After almost two years of writing no better solution than paying for carbon storage seems available. We need to pay people to grow big trees and keep them growing. Since most North Coast restoration money is coming from oil wells in the Santa Barbara wetlands it would seem industry should take this next step, providing more rural money for restoring the natural infrastructure of our nation. Carbon dioxide capture is what built the value into the landscape when the whites arrived. We have been on an ignorant path of unraveling the scheme in many ways and are only beginning to figure it out after all these years. Yet we find plenty of occurrences where natural instinct, rule of thumb and common sense have noted the limlts and stayed within the basic rules of sustainability. In the twentieth century we have lost a lot of that, yet we know beaver trappers were not concerned with aquifer health, or loss of glomalin in the Eastern forest where water storage is not as critical issue as in the West, so there is a lot of built in cultural ignorance.
Now we know what works and what is hurting us, and we can put these together for a positive solution time tested by nature. The large amounts of greenhouse gases are there for the taking. We must consider this something that will not recur regularly once the causes are understood and controls go into place. Everything we have learned about accelerated growth rates is temporary based on fluctuations. If we control the amount of emissions, rethink land use and BMP’s to reduce the amount of glomalin destruction, and harness natures growing ability to provide clean air and water as well as food, then the CO2 concentrations will fall Good examples are in China, where deserts are shrinking due to massive tree planting schemes, and the Sahel region where similar projects have been ongoing for years. We note in both cases invading deserts have been contained, showing these areas get enough rainfall but had lost their ability to store it in the biological zone. Tree planting means restoring the glomalin and the longer it can be left to its own devices the better the outcome.
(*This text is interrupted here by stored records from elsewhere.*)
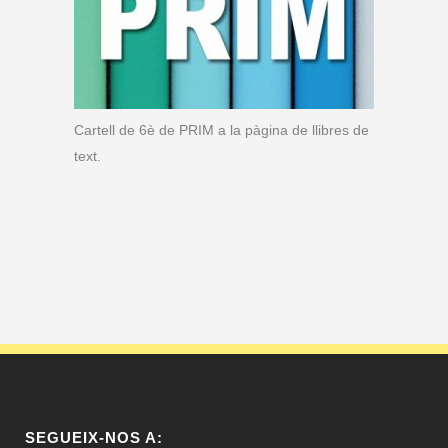
Cartell de 6è de PRIM a la pàgina de llibres de
text.
SEGUEIX-NOS A: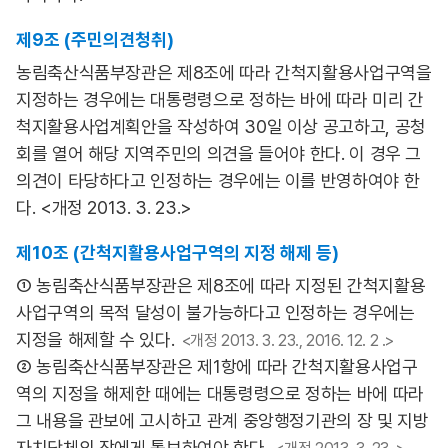
제9조 (주민의견청취)
농림축산식품부장관은 제8조에 따라 간척지활용사업구역을
지정하는 경우에는 대통령령으로 정하는 바에 따라 미리 간
척지활용사업계획안을 작성하여 30일 이상 공고하고, 공청
회를 열어 해당 지역주민의 의견을 들어야 한다. 이 경우 그
의견이 타당하다고 인정하는 경우에는 이를 반영하여야 한
다. <개정 2013. 3. 23.>
제10조 (간척지활용사업구역의 지정 해제 등)
① 농림축산식품부장관은 제8조에 따라 지정된 간척지활용
사업구역의 목적 달성이 불가능하다고 인정하는 경우에는
지정을 해제할 수 있다.
<개정 2013. 3. 23., 2016. 12. 2 .>
② 농림축산식품부장관은 제1항에 따라 간척지활용사업구
역의 지정을 해제한 때에는 대통령령으로 정하는 바에 따라
그 내용을 관보에 고시하고 관계 중앙행정기관의 장 및 지방
자치단체의 장에게 통보하여야 한다.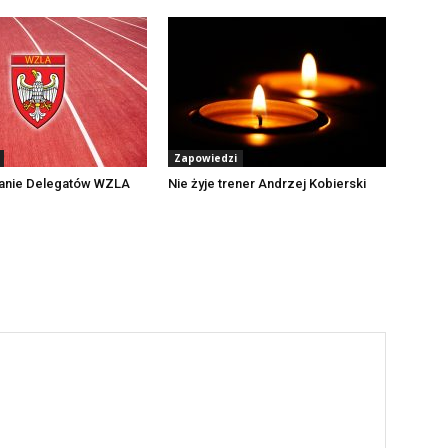
Zapowiedzi
anie Delegatów WZLA
Nie żyje trener Andrzej Kobierski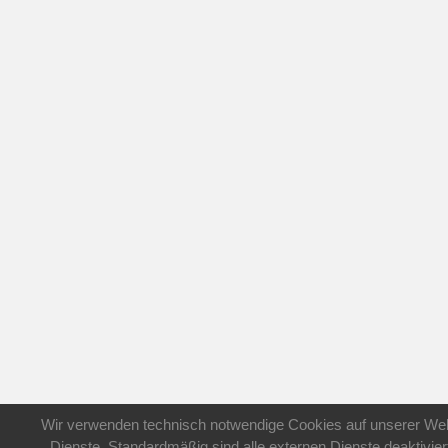
Wir verwenden technisch notwendige Cookies auf unserer Web
Dienste. Standardmäßig sind alle externen Dienste deaktivier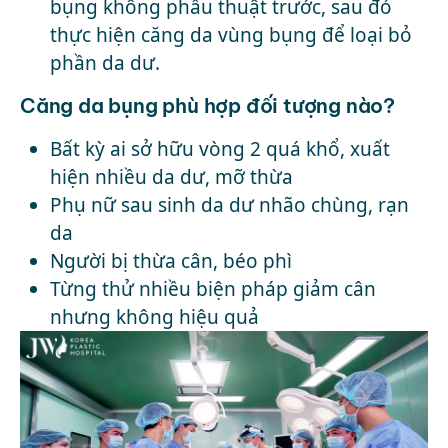
bụng không
phẫu thuật
trước, sau đó
thực hiện căng da vùng bụng để loại bỏ
phần da dư.
Căng da bụng phù hợp đối tượng nào?
Bất kỳ ai sở hữu vòng 2 quá khổ, xuất
hiện nhiều da dư, mỡ thừa
Phụ nữ sau sinh da dư nhão chùng, rạn
da
Người bị thừa cân, béo phì
Từng thử nhiều biện pháp giảm cân
nhưng không hiệu quả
Make no mistake, this is enough to do for an entire century. Forest improvement stands ready to take advantage of new practices and some are awaiting enough interest to actually happen. One example is inoculation of seedlings by many varieties of mycorhizzia, which has reportedly led to spectacular above ground results in tree growth. Soil moisture must be understood a property of glomalin deposition and accumulation, sedimentation as its unraveling and destruction.
Glomalin is not the only issue demanding attention. Sudden Oak Death threatens several species with heavy damage, but has been found as a minor pest in many other species, including Doug fir, redwood, California bay, madrone and many others. So far there is little discussion on overall forest health. Yet it would appear nearly every species is experiencing leaf spots and other signs of low level infection. The question is how much will this slow overall forest productivity? Will this loss lead to slower recovery of glomalin deposits? That is to say, are we about to witness a decline in the forests ability to regrow itself?